- Supplied entries:
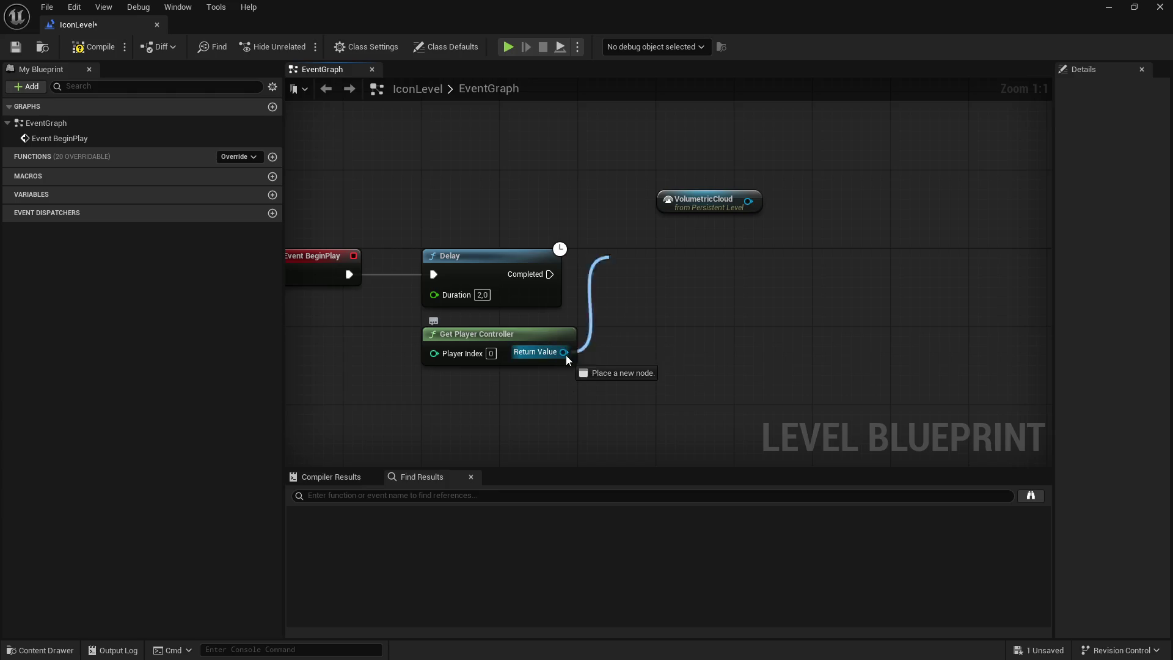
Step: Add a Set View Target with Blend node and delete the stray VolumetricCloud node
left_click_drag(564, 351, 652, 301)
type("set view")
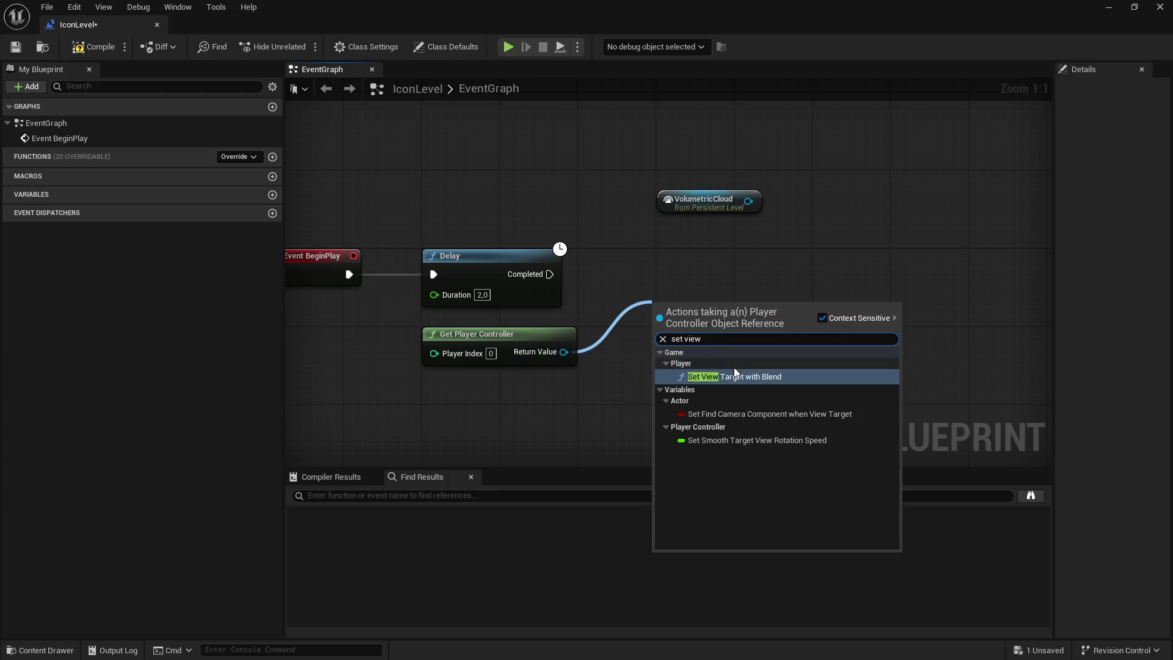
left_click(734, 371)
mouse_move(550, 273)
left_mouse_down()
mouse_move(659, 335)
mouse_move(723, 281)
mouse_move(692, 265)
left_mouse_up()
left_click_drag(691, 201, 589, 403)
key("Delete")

- Task: Every line from the one containing "mouse_move(550, 273)" through the last line of the entries above must be output exactly. Leave the rest out.

- Answer for the task:
mouse_move(550, 273)
left_mouse_down()
mouse_move(659, 335)
mouse_move(723, 281)
mouse_move(692, 265)
left_mouse_up()
left_click_drag(691, 201, 589, 403)
key("Delete")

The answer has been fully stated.